Internet DRAFT - draft-thaler-bpf-elf


Network Working Group                                     D. Thaler, Ed.
Internet-Draft                                                 Microsoft
Intended status: Standards Track                           13 March 2023
Expires: 14 September 2023

                  eBPF ELF Profile Specification, v0.1


   The Executable and Linking Format (ELF) is specified in Chapter 4 of
   the System V Application Binary Interface.  This document specifies
   version 0.1 of the eBPF profile for ELF files.

Table of Contents

   1.  Documentation conventions . . . . . . . . . . . . . . . . . .   2
   2.  ELF Header  . . . . . . . . . . . . . . . . . . . . . . . . .   2
   3.  TEXT Sections . . . . . . . . . . . . . . . . . . . . . . . .   3
   4.  DATA Sections . . . . . . . . . . . . . . . . . . . . . . . .   3
     4.1.  Classic Map Definitions . . . . . . . . . . . . . . . . .   3
     4.2.  BTF Map Definitions . . . . . . . . . . . . . . . . . . .   4
   5.  Other Sections  . . . . . . . . . . . . . . . . . . . . . . .   4
     5.1.  Program License . . . . . . . . . . . . . . . . . . . . .   5
     5.2.  Runtime Version restriction . . . . . . . . . . . . . . .   5
     5.3.  Type and String Data  . . . . . . . . . . . . . . . . . .   5
     5.4.  Function and Line Information . . . . . . . . . . . . . .   5
       5.4.1.  Function information  . . . . . . . . . . . . . . . .   6
       5.4.2.  Info block  . . . . . . . . . . . . . . . . . . . . .   7
       5.4.3.  Function Record . . . . . . . . . . . . . . . . . . .   7
       5.4.4.  Line Information  . . . . . . . . . . . . . . . . . .   7
       5.4.5.  Line Record . . . . . . . . . . . . . . . . . . . . .   8
     5.5.  BTF ID Values . . . . . . . . . . . . . . . . . . . . . .   8
   6.  Acknowledgements  . . . . . . . . . . . . . . . . . . . . . .  10
   7.  Normative References  . . . . . . . . . . . . . . . . . . . .  10
   Author's Address  . . . . . . . . . . . . . . . . . . . . . . . .  10

1.  Documentation conventions

   This specification is a extension to the ELF file format as specified
   in Chapter 4 of the System V Application Binary Interface [ELF].  As
   such, the same data representation convention is used as specified in
   the Data Representation section of the ELF specification, where
   structures are represented in a C-style format with types such as
   Elf64_Word for an unsigned 64-bit integer.

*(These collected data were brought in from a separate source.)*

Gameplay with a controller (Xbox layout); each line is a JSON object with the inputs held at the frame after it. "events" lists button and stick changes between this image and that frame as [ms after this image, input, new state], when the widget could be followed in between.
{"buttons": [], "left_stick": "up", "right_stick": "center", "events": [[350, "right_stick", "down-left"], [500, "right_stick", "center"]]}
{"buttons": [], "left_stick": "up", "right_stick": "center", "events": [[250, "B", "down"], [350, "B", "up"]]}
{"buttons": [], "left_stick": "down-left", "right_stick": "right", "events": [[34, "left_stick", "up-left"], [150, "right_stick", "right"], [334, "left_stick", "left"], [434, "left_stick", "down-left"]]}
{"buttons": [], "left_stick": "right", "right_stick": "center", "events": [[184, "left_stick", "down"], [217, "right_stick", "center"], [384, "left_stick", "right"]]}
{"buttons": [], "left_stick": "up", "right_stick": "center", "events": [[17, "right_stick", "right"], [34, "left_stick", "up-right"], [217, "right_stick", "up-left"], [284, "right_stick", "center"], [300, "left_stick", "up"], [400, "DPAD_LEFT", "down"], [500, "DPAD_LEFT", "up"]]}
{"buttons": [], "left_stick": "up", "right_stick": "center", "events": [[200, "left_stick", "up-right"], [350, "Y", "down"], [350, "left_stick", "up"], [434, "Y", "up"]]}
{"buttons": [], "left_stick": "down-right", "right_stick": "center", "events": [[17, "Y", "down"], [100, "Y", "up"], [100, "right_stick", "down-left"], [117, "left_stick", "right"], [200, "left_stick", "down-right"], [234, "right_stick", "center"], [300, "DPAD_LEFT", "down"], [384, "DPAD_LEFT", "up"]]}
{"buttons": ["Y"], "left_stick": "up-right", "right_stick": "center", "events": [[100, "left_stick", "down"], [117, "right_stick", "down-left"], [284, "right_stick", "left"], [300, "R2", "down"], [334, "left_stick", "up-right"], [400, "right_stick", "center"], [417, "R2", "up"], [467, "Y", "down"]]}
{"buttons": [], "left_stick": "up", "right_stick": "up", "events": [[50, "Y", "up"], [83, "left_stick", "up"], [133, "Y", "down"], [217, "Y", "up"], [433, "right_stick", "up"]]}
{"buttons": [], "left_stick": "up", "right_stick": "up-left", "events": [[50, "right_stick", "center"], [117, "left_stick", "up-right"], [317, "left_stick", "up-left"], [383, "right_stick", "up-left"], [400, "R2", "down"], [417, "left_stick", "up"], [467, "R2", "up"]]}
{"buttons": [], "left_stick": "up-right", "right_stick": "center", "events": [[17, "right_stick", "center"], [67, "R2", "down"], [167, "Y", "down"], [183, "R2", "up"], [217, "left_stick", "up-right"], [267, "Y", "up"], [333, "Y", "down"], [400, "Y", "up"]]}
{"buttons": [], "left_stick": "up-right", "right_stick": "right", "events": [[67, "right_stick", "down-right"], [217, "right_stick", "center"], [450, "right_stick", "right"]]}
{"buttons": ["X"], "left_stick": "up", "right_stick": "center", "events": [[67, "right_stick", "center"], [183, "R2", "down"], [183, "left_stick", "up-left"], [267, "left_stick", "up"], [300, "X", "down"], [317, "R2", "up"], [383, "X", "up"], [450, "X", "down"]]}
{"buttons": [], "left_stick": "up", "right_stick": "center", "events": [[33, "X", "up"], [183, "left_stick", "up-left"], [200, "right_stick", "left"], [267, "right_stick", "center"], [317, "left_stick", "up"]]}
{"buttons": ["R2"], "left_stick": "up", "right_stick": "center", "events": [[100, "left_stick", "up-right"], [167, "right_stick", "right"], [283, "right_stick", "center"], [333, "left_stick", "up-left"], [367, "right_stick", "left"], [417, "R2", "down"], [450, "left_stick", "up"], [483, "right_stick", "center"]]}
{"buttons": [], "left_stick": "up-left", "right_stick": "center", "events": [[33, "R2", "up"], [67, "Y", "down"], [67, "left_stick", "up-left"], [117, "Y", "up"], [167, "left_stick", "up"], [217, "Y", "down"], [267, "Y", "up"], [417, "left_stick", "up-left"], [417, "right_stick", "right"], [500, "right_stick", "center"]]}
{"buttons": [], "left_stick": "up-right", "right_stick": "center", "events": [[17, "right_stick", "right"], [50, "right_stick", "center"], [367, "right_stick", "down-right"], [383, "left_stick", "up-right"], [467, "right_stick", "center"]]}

   NOTE: Some content in this draft will eventually move to a separate
   BTF draft.

2.  ELF Header

   The ELF header must have values set as follows:

   *  e_ident[EI_CLASS] must be set to ELFCLASS64 (2).

   *  e_type must be set to ET_REL (1).

   *  e_machine must be set to EM_BPF (247).

3.  TEXT Sections

   eBPF programs [BPF-ISA] are stored in TEXT sections.  A TEXT section
   can contain multiple eBPF programs, each with a different program
   name which is stored as a function in a TEXT section.  The ".text"
   section can be empty if eBPF programs are stored in other TEXT

   This specification does not mandate any particular convention for
   TEXT section names, as there are multiple different conventions in
   use today, including:

   *  Prefix Convention: The section name is prefixed with a string that
      identifies the program type, so that the program type of any
      programs in the section can be determined by finding the longest
      substring match across all program type prefixes.

   *  Exact Match Convention: The section name is a string that
      identifies the program type of any programs in the section.

   *  Arbitrary Convention: The section name can be anything and the
      program type of any programs in the section must be determined
      without consulting the section name.

4.  DATA Sections

4.1.  Classic Map Definitions

   Classic eBPF map definitions are stored in DATA sections named "maps"
   or matching "maps/<map-name>".  Each such section can contain 0 or
   more map definitions.  The number of map definitions in a section can
   be determined by counting the number of symbols in the ".symtab"
   section that point into that maps section.

   The size of a map definition can be calculated as:

   (size of maps section) / (count of map definitions in that section)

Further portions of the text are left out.